San Francisco residents block Waymo robotaxis with cones
Richmond neighbors in San Francisco place cones to deter Waymo's driverless cars from a cul-de-sac, citing nightly noise; the company has limited drop-offs.
Richmond neighbors in San Francisco place cones to deter Waymo's driverless cars from a cul-de-sac, citing nightly noise; the company has limited drop-offs.
© Waymo
San Francisco is seeing another clash between residents and Waymo’s driverless fleet. As reported by the San Francisco Chronicle, starting October 5 people in the Richmond neighborhood began placing traffic cones and bright signs at the entrance to a dead-end street, with a message reading NO WAYMO 20:00–08:00. What used to be a quiet residential corner has turned into a round-the-clock turnaround zone for autonomous cars, keeping people awake with sensor beeps, engine noise, and headlights.
Locals say Waymo vehicles can show up as many as seven times an hour overnight, and that numerous complaints to the company and conversations with its engineers have brought no change. They even wrote instructions for human drivers: if you enter the street, please put the cone back so the improvised barrier continues to deter the driverless cars. It’s a low-tech workaround against a high-tech visitor, born of sheer fatigue.
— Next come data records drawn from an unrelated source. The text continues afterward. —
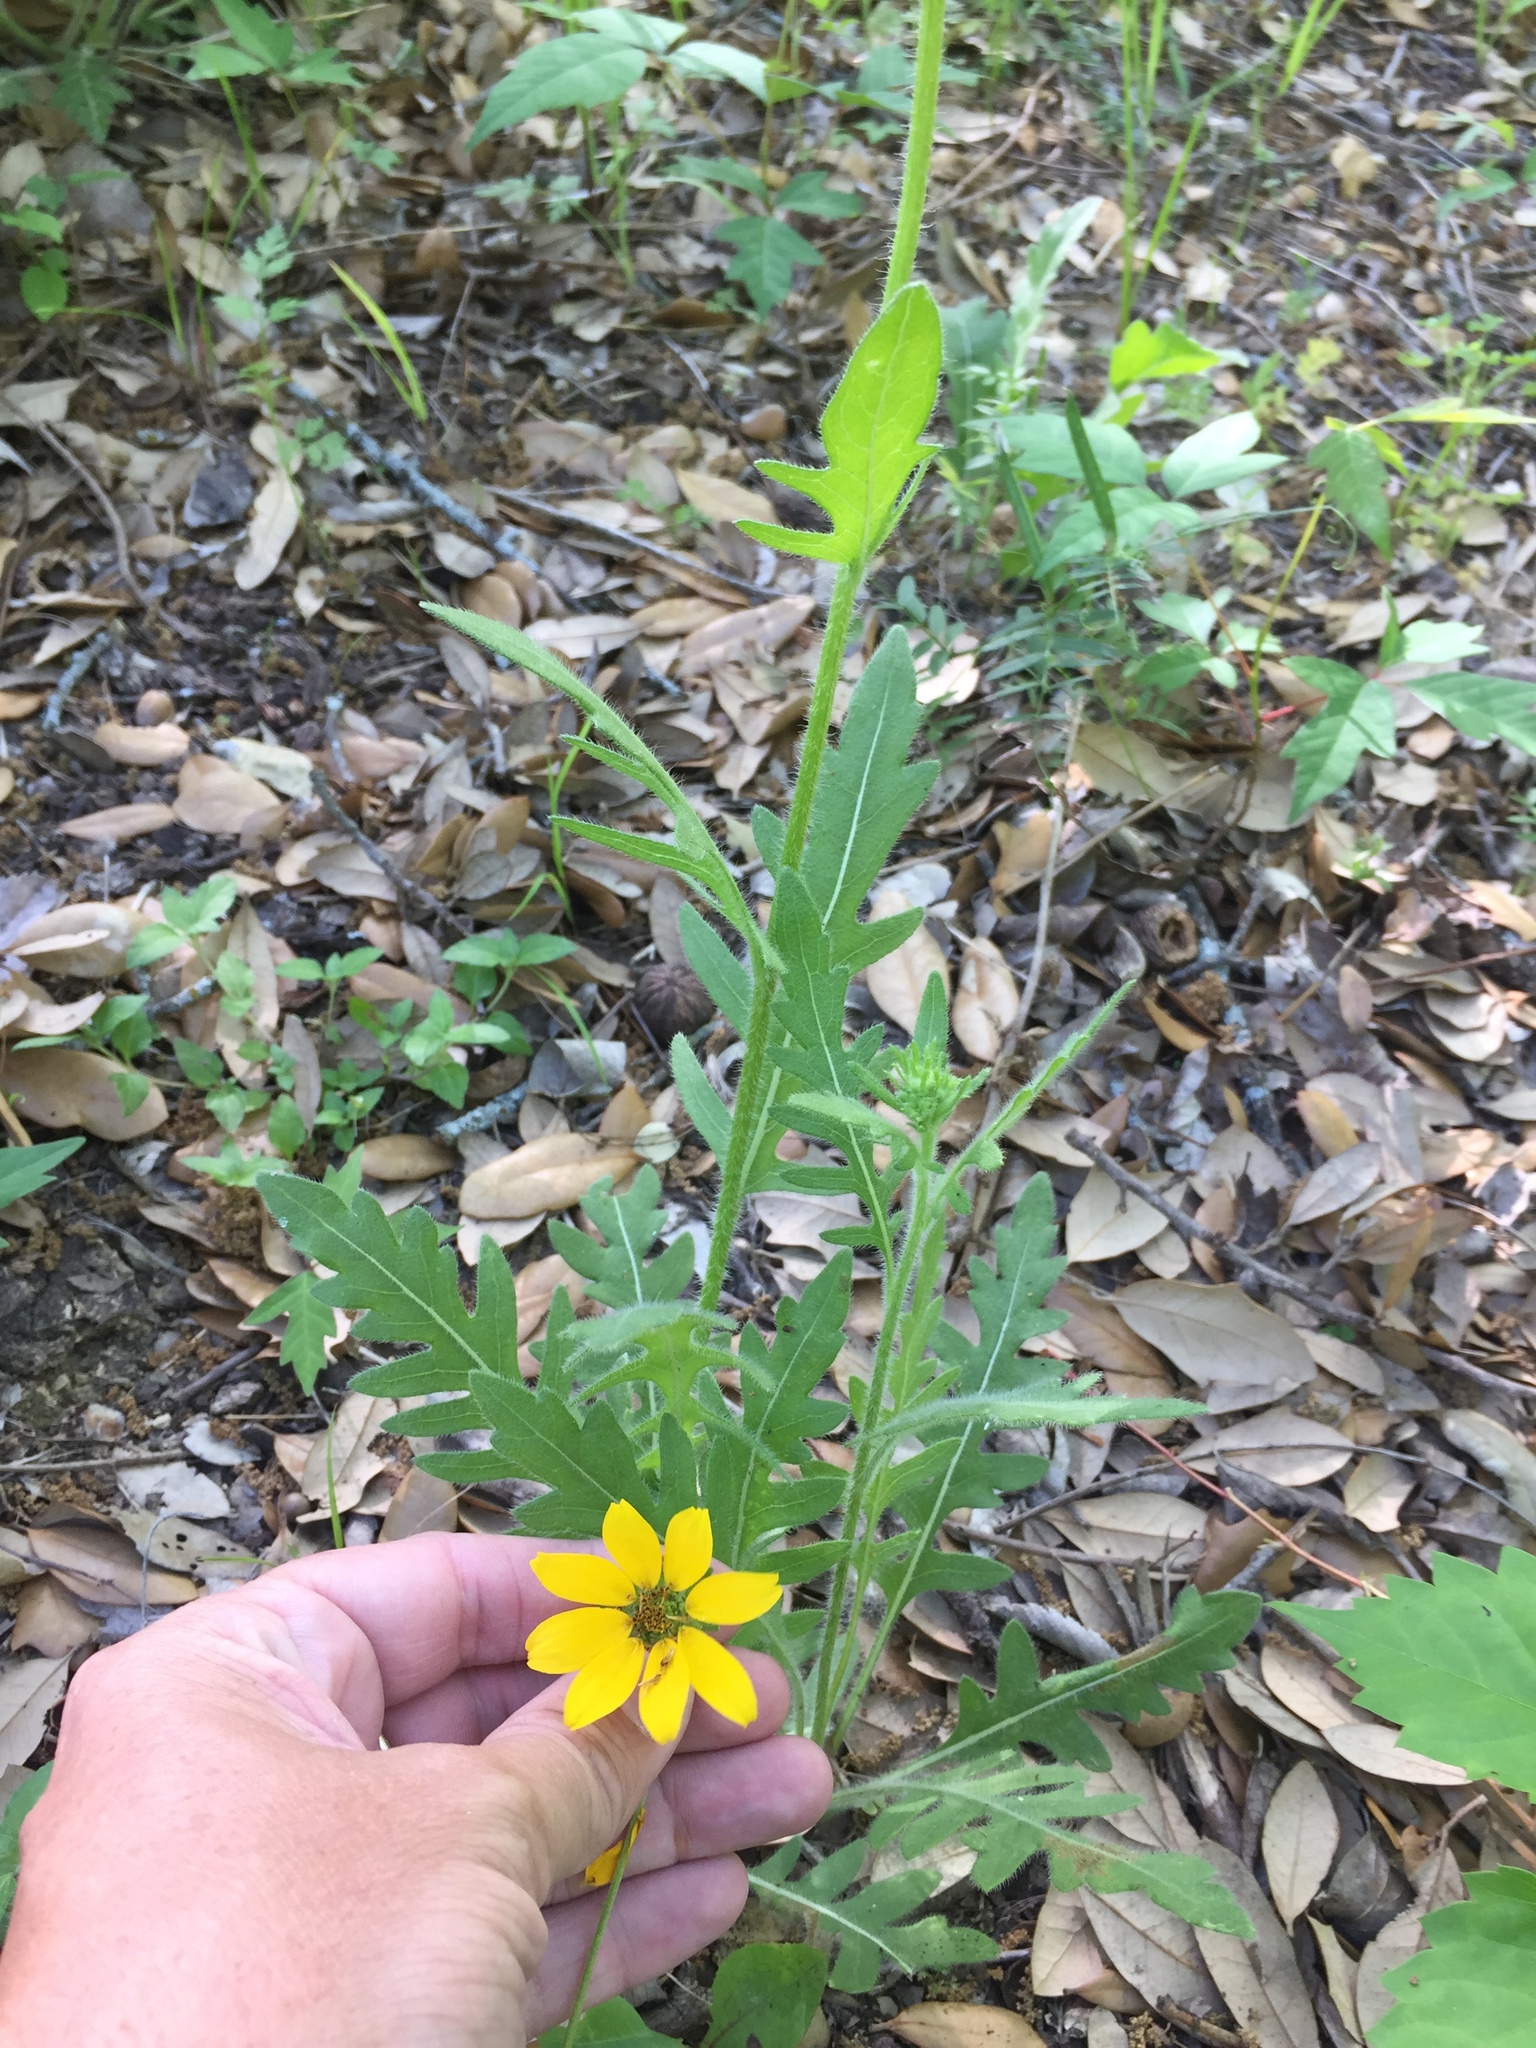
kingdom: Plantae
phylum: Tracheophyta
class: Magnoliopsida
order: Asterales
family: Asteraceae
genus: Engelmannia
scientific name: Engelmannia peristenia
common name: Engelmann's daisy
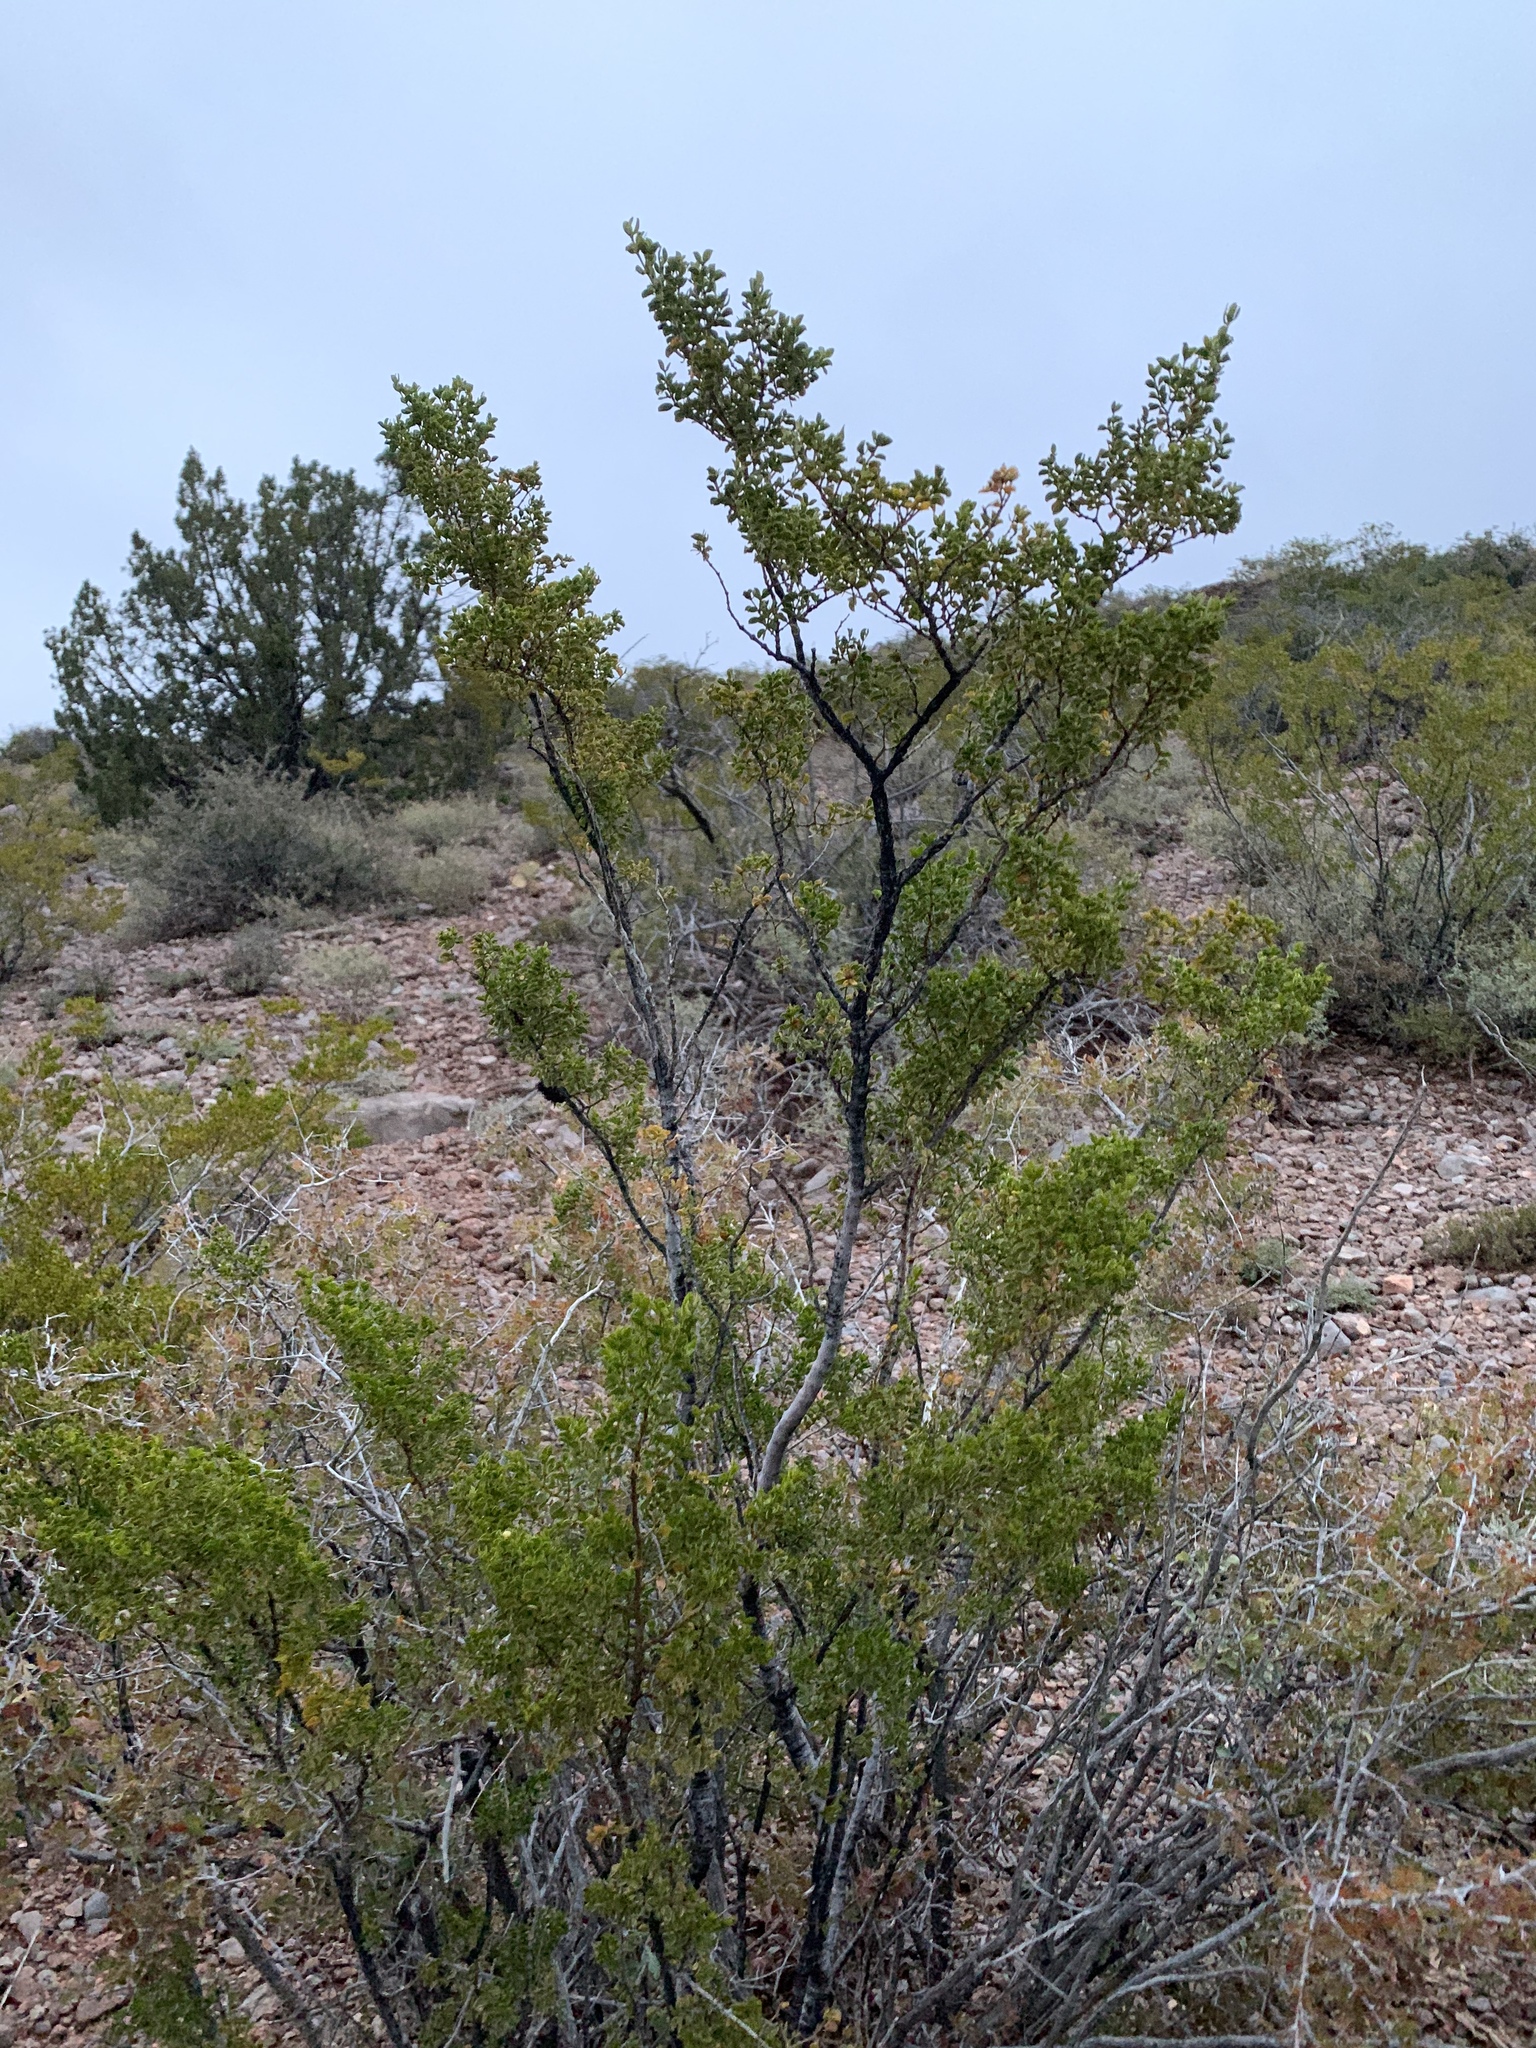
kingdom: Plantae
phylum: Tracheophyta
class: Magnoliopsida
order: Zygophyllales
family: Zygophyllaceae
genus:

This isn’t the first time Waymo’s robotaxis have tested neighbors’ patience. Last year, in one city neighborhood, the cars spent nearly three weeks honking through the night. Similar accounts appear on Reddit, where users say vehicles often get stuck in cul-de-sacs across different parts of the city—and that this has been happening for more than a year.
Amid the grassroots pushback, the company unexpectedly narrowed operations in the trouble spot: as of October 16, Waymo barred its autonomous vehicles from dropping off passengers in that cul-de-sac. There has been no official comment from the company on why it made this change.